João Paulo Borges Coelho, escritor moçambicano condecorado por Marcelo Rebelo de Sousa, alerta para a desvalorização das palavras
“Quando os teatros são bombardeados, a cultura tem uma palavra muito frágil”, mas o historiador e escritor João Paulo Borges Coelho ainda acredita que a cultura tem um papel a desempenhar num tempo em há um certo sentimento de “fim do mundo, de acaso do mundo”.
“A cultura tem o papel de nos defender, quer individualmente quer em comunidade, do absurdo que isto é e de nos lembrar que somos humanos e não uma máquina de barbárie”, defende o escritor, que foi um dos dois artistas moçambicanos condecorados este sábado pelo Presidente da República, com o grau de comendador da Ordem do Infante D. Henrique. “Foi uma surpresa. Não estava de todo à espera”, disse aos jornalistas no fim da cerimónia que decorreu no Centro Cultural Português, em Maputo.
“Foi uma honra muito grande esta distinção do meu trabalho, da literatura e da língua portuguesa que é a minha língua”, disse o escritor e historiador, nascido no Porto em 1955. Mas também um sinal de valorização da cultura nesta tempo “muito sombrio” da história em que teatros são bombardeados, como aconteceu em Mariupol, na Ucrânia, e em que “parece que as palavras já não significam aquilo que dizem”, como acontece com a guerra a que a Rússia chama intervenção militar.
Professor de História Contemporânea de Moçambique e África-Austral na Universidade Eduardo Mondlane, Borges Coelho tem-se dedicado a estudar e a escrever sobre a política da memória, a partir das guerras colonial e civil em Moçambique. Já venceu vários prémios, entre os quais o prémio Leya, em 2009, com "O Olho de Hertzog". “Estuda a realidade como historiador" e, ao mesmo tempo, "em diálogo com a realidade, é um ficcionista, um criador literário", vivendo numa "tensão constante entre a realidade e a sua recriação", descreveu Marcelo Rebelo de Sousa na cerimónia que decorreu este sábado, em que também condecorou a artista plástica Reinata Sadimba, nascida em 1945 numa aldeia da província moçambicana de Cabo Delgado
"São a afirmação, ambos, da riqueza de Moçambique. Moçambique é, de facto, uma grande nação, uma unidade feita de diversidades que se integraram e são indissociáveis", declarou o chefe de Estado português perante os dois artistas, no Camões — Centro Cultural Português da Embaixada de Portugal.
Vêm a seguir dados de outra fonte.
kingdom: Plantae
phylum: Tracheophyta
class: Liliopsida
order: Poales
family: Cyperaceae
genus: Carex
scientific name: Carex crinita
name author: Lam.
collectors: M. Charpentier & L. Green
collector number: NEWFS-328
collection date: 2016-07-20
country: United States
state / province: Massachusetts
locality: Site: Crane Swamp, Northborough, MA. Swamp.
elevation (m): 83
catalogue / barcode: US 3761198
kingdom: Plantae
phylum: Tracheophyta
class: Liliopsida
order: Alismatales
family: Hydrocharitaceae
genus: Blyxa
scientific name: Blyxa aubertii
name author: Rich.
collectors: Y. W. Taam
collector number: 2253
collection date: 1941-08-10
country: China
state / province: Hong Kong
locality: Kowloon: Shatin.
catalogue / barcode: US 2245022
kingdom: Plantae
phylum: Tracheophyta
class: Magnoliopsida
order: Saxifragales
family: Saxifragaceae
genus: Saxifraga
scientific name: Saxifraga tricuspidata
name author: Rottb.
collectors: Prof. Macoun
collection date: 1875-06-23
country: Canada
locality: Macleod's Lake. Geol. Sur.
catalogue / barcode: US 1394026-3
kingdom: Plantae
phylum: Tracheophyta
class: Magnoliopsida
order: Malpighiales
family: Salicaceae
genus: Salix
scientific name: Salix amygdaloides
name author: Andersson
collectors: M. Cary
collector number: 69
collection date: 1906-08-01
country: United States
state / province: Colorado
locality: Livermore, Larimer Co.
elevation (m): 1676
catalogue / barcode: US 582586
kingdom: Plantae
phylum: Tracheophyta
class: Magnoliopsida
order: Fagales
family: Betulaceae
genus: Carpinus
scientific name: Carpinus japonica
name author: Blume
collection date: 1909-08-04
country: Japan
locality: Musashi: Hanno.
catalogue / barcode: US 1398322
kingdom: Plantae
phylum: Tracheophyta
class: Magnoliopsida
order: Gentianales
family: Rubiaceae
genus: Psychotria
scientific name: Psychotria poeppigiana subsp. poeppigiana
Segundo o Presidente da República, "têm em comum, primeiro, o génio criativo e, em segundo lugar, a expressão da liberdade, da afirmação da independência e da pujança e do progresso de Moçambique", ambos com "uma relação permanente entre o real e o criado".
Em nome de Portugal, o chefe de Estado agradeceu aos dois "pelas esculturas, pelos livros, pela história estudada e ensinada, pela libertação da mulher defendida".